Chemokines, including CXCL12 and CXCL11, are commonly assumed to have anti-apoptotic activity and, hence, are thought to prevent chemically induced cell death [37,38,39,40]. So far, the only known exceptions are acute myeloid leukemia cells, which show increased apoptosis following treatment with CXCL12 [41, 42]. Interestingly, the majority of tumor cells tested (4 out of 5) showed increased toxin-induced cell death in the presence of either CXCL12 or CXCL11. Only in one type of tumor cells (A772), chemokines slightly attenuated cell death. This implies that pro-apoptotic effects of chemokines are more widespread than previously assumed. Moreover, in most, but not all cases, enhanced cell death was undetectable and, thus, pro-apoptotic activities of CXCL12 and CXCL11 were neutralized when both chemokines were present. Unfortunately, the chemokine-dependent signaling pathways/events leading to tumor cell survival or cell death are currently not well characterized, hence, preventing any hint to the molecular mechanism(s) underlying the diverse survival responses. Notably, the diverse survival responses were unrelated to chemokine-induced cell proliferation, which was undetectable in cells treated with either CXCL12 or CXCL11 alone or in combination.
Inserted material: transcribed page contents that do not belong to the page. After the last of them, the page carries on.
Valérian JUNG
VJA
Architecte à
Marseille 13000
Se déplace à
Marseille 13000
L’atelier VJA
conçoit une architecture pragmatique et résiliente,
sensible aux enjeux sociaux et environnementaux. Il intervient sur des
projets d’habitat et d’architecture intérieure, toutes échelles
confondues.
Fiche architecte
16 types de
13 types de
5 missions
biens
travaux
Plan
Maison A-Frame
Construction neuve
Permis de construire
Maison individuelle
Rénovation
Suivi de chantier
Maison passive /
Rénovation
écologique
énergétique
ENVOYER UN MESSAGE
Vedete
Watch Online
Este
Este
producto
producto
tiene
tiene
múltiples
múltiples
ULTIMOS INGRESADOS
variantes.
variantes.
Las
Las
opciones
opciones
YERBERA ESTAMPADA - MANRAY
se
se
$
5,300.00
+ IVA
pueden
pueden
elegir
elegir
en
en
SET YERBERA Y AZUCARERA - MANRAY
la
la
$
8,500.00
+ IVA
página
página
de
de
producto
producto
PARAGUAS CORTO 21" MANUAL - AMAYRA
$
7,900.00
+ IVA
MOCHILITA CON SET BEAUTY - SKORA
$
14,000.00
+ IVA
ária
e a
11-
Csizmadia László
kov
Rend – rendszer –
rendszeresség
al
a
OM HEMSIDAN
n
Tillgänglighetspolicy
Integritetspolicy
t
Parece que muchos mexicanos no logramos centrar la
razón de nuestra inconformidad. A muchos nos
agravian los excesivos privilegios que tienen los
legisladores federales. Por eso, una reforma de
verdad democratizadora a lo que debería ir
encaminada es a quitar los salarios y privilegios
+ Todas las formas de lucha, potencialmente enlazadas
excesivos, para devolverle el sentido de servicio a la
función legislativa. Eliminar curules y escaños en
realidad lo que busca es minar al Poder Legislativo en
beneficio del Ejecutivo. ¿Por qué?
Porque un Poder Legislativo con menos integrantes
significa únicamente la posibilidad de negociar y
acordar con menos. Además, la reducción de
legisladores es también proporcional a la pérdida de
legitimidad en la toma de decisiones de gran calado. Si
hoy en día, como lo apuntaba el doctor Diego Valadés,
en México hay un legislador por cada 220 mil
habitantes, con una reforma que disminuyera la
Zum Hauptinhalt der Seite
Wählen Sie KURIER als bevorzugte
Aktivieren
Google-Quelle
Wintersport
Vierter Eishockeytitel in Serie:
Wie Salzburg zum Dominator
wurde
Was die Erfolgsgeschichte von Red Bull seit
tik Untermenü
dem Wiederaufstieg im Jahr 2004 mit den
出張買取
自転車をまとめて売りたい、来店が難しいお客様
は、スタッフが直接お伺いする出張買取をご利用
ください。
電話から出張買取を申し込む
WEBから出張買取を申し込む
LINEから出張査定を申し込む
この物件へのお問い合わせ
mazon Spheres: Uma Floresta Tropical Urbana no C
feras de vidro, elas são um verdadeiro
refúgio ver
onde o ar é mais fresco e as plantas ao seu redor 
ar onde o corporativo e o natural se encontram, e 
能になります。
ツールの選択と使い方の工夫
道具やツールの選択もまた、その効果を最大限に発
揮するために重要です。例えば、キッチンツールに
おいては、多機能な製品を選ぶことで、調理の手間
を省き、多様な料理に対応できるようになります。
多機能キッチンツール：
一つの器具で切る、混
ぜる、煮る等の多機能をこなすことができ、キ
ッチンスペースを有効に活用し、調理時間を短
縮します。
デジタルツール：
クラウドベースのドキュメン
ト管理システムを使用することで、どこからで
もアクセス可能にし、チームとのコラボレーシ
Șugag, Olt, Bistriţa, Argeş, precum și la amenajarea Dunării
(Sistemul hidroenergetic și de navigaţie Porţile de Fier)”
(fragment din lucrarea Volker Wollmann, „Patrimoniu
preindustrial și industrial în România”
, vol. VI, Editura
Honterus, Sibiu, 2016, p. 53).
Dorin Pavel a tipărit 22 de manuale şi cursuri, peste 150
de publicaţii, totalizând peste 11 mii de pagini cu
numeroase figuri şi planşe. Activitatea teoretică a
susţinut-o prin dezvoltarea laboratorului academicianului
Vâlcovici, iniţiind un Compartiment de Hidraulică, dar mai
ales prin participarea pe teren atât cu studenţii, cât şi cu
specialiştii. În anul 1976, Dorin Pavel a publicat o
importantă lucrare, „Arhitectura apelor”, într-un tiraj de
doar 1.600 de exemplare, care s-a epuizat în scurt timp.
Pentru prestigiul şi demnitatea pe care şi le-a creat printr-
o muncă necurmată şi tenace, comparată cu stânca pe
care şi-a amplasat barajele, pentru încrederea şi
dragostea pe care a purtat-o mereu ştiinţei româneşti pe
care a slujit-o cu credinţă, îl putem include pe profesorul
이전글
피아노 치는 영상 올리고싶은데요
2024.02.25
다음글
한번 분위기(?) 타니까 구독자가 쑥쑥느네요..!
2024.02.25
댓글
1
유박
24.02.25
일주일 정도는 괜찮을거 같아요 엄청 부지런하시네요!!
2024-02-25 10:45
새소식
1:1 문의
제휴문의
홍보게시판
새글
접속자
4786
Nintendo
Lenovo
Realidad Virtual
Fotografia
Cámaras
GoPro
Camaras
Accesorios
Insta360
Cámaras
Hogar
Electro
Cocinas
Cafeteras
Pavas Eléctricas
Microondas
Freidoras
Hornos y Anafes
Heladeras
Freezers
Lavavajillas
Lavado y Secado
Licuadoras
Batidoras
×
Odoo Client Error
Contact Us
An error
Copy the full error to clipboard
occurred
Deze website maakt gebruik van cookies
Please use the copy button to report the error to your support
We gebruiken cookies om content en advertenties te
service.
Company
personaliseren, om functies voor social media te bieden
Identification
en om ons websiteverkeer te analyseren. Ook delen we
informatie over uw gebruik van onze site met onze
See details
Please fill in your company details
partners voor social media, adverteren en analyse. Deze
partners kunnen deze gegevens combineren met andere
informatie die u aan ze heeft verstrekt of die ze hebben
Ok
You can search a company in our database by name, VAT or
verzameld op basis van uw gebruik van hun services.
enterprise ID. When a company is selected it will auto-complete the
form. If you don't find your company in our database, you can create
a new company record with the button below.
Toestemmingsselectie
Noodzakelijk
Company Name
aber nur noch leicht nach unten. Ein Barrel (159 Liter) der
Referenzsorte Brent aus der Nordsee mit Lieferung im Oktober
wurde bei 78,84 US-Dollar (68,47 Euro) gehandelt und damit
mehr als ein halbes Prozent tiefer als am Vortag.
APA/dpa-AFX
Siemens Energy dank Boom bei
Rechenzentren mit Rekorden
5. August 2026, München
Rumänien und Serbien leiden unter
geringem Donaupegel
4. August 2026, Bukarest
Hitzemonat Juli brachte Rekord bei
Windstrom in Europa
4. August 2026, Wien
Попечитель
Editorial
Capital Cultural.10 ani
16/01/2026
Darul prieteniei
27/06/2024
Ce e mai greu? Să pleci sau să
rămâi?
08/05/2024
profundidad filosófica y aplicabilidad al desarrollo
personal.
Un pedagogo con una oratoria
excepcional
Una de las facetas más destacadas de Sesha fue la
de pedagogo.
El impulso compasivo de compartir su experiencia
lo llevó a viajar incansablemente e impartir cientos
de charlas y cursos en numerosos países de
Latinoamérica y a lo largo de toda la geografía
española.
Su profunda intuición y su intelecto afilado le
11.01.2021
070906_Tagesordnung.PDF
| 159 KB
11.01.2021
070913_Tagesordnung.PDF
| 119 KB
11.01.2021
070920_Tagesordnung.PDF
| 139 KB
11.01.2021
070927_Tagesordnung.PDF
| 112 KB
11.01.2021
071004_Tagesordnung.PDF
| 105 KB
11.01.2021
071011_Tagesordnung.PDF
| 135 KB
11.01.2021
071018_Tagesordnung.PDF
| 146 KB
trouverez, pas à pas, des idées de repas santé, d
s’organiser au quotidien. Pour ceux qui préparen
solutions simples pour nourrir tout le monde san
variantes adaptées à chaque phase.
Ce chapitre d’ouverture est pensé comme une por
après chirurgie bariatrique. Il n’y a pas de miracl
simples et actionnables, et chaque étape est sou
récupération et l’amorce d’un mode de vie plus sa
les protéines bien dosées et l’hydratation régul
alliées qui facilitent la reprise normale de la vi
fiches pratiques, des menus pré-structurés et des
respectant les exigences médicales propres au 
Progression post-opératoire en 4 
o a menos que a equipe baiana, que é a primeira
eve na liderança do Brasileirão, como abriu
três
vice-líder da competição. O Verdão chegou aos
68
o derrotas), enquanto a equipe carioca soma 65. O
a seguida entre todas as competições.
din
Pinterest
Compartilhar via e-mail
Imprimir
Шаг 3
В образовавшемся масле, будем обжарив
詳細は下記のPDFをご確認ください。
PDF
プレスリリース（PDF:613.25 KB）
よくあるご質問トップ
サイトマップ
While our present studies focused on direct effects of CXCL12 and CXCL11 on tumor cell functions, it is important to keep in mind that CXCL12 and CXCL11 additionally affect tumor progression by controlling immune cell invasion and function as well as tumor angiogenesis via modulating the tumor microenvironment [43, 44]. Data on combined effects of CXCL12 and CXCL11 on the tumor microenvironment are at present unavailable. The existence of such combined influences is nevertheless likely and might eventually render further complexity to the crosstalk of CXCL12 and CXCL11 in tumor progression.

Conclusions

Our present demonstration that depending on the tumor cell type, a combination of CXCL12 and CXCL11 either allows for pro- or anti-tumor activity put caution on ongoing efforts to establish chemokine receptors as therapeutic targets in cancer [45]. These findings oppose the standardized inactivation of (distinct) chemokine receptors in cancer patients and rather argue in favor of personalized targeting approaches.